In Britain, answering the Which and the How questions comes by way of negotiation, following a legal process, and, as a democratic society, the Agreed Syllabus is then adopted by elected representatives. The legitimacy comes precisely from adhering to law and engaging the wider community as fully as possible.

That the development of the young person and society should be the dominant concerns led to two challenges. First, it was necessary in an RE curriculum to show how diverse religious traditions might conceivably contribute to such development. Second, how does one engage the whole community in the same SMSC agenda as the schools?
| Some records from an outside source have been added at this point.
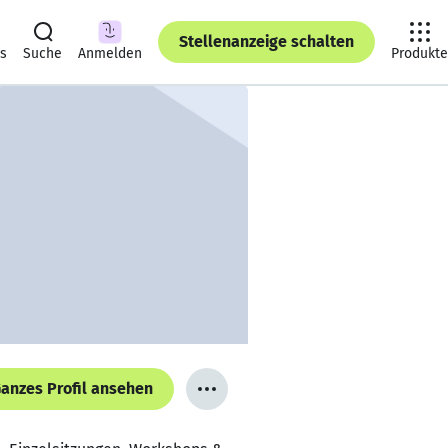
Stellenanzeige schalten
ts
Suche
Anmelden
Produkte
anzes Profil ansehen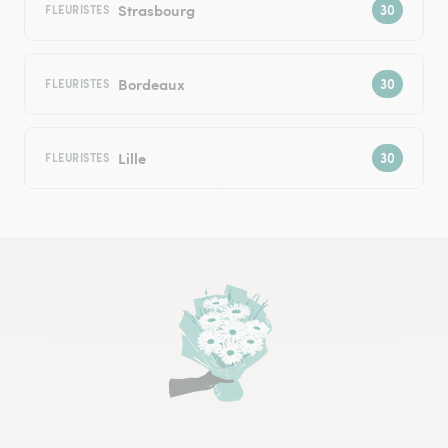
Strasbourg
FLEURISTES
Bordeaux
FLEURISTES
Lille
FLEURISTES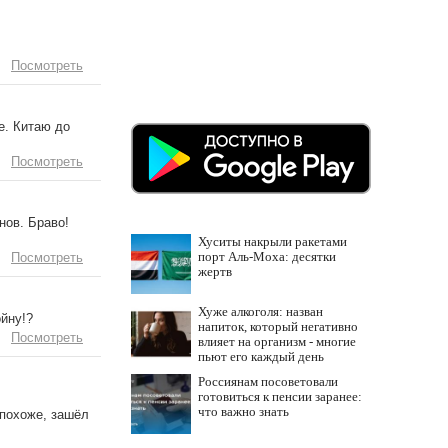
Посмотреть
е. Китаю до
Посмотреть
нов. Браво!
Хуситы накрыли ракетами
порт Аль-Моха: десятки
Посмотреть
жертв
Хуже алкоголя: назван
йну!?
напиток, который негативно
Посмотреть
влияет на организм - многие
пьют его каждый день
Россиянам посоветовали
готовиться к пенсии заранее:
что важно знать
 похоже, зашёл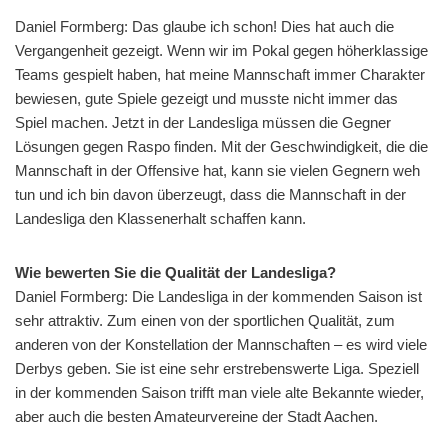
Daniel Formberg: Das glaube ich schon! Dies hat auch die
Vergangenheit gezeigt. Wenn wir im Pokal gegen höherklassige
Teams gespielt haben, hat meine Mannschaft immer Charakter
bewiesen, gute Spiele gezeigt und musste nicht immer das
Spiel machen. Jetzt in der Landesliga müssen die Gegner
Lösungen gegen Raspo finden. Mit der Geschwindigkeit, die die
Mannschaft in der Offensive hat, kann sie vielen Gegnern weh
tun und ich bin davon überzeugt, dass die Mannschaft in der
Landesliga den Klassenerhalt schaffen kann.
Wie bewerten Sie die Qualität der Landesliga?
Daniel Formberg: Die Landesliga in der kommenden Saison ist
sehr attraktiv. Zum einen von der sportlichen Qualität, zum
anderen von der Konstellation der Mannschaften – es wird viele
Derbys geben. Sie ist eine sehr erstrebenswerte Liga. Speziell
in der kommenden Saison trifft man viele alte Bekannte wieder,
aber auch die besten Amateurvereine der Stadt Aachen.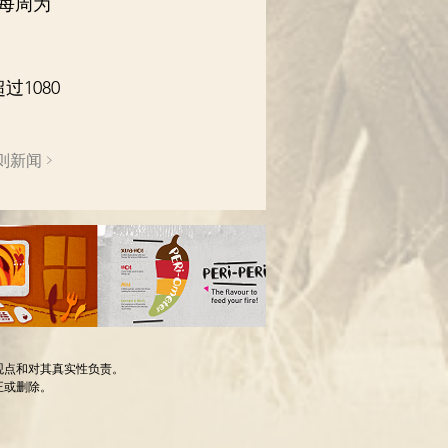
每周为
1080
则新闻 >
观点和对其真实性负责。
正或删除。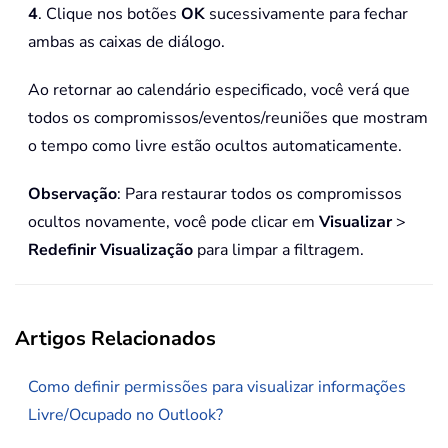
4
. Clique nos botões
OK
sucessivamente para fechar
ambas as caixas de diálogo.
Ao retornar ao calendário especificado, você verá que
todos os compromissos/eventos/reuniões que mostram
o tempo como livre estão ocultos automaticamente.
Observação
: Para restaurar todos os compromissos
ocultos novamente, você pode clicar em
Visualizar
>
Redefinir Visualização
para limpar a filtragem.
Artigos Relacionados
Como definir permissões para visualizar informações
Livre/Ocupado no Outlook?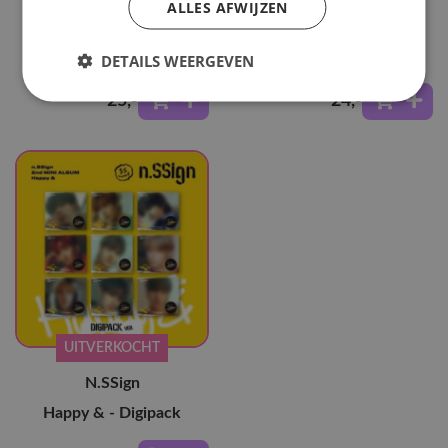
ALLES AFWIJZEN
N.SSign
N.SSign
Love potion
Happy & - Digipack
DETAILS WEERGEVEN
25
,-
24
,-
UITVERKOCHT
N.SSign
Happy & - Digipack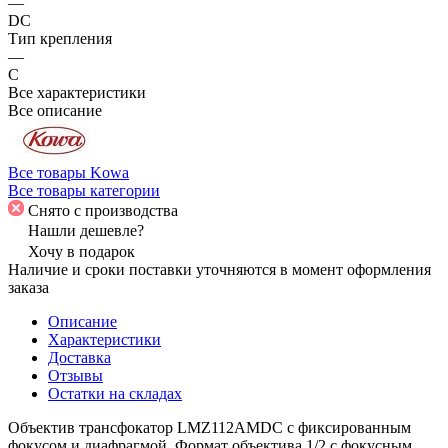
—
DC
Тип крепления
—
C
Все характеристики
Все описание
Все товары Kowa
Все товары категории
Снято с производства
Нашли дешевле?
Хочу в подарок
Наличие и сроки поставки уточняются в момент оформления
заказа
Описание
Характеристики
Доставка
Отзывы
Остатки на складах
Объектив трансфокатор LMZ112AMDC с фиксированным
фокусом и диафрагмой. Формат объектива 1/2 с фокусным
In addressing the first challenge the website was devised as a key teaching tool showing where in the judgement of the religious traditions concerned their resources might contribute to the dispositions at which the Conference was aiming – an enquiry of moving from a religious tradition to a disposition. Alternatively the website made it equally possible to move in the opposing direction: from a disposition to the religious material. In addition to the website, SACRE soon commissioned TV Junction, a production firm, to make a number of films, one for each of the dispositions and show how a particular disposition was being exhibited in the life of one or more of the religious communities in the City. The films were pitched at two different levels, initial and advanced, to be used with different age groups or ability levels. The films were put on a DVD, Faith makes a difference, together with a primary and a secondary CPD film to acquaint teachers with the substance and possibilities of the new Agreed Syllabus and distributed to schools.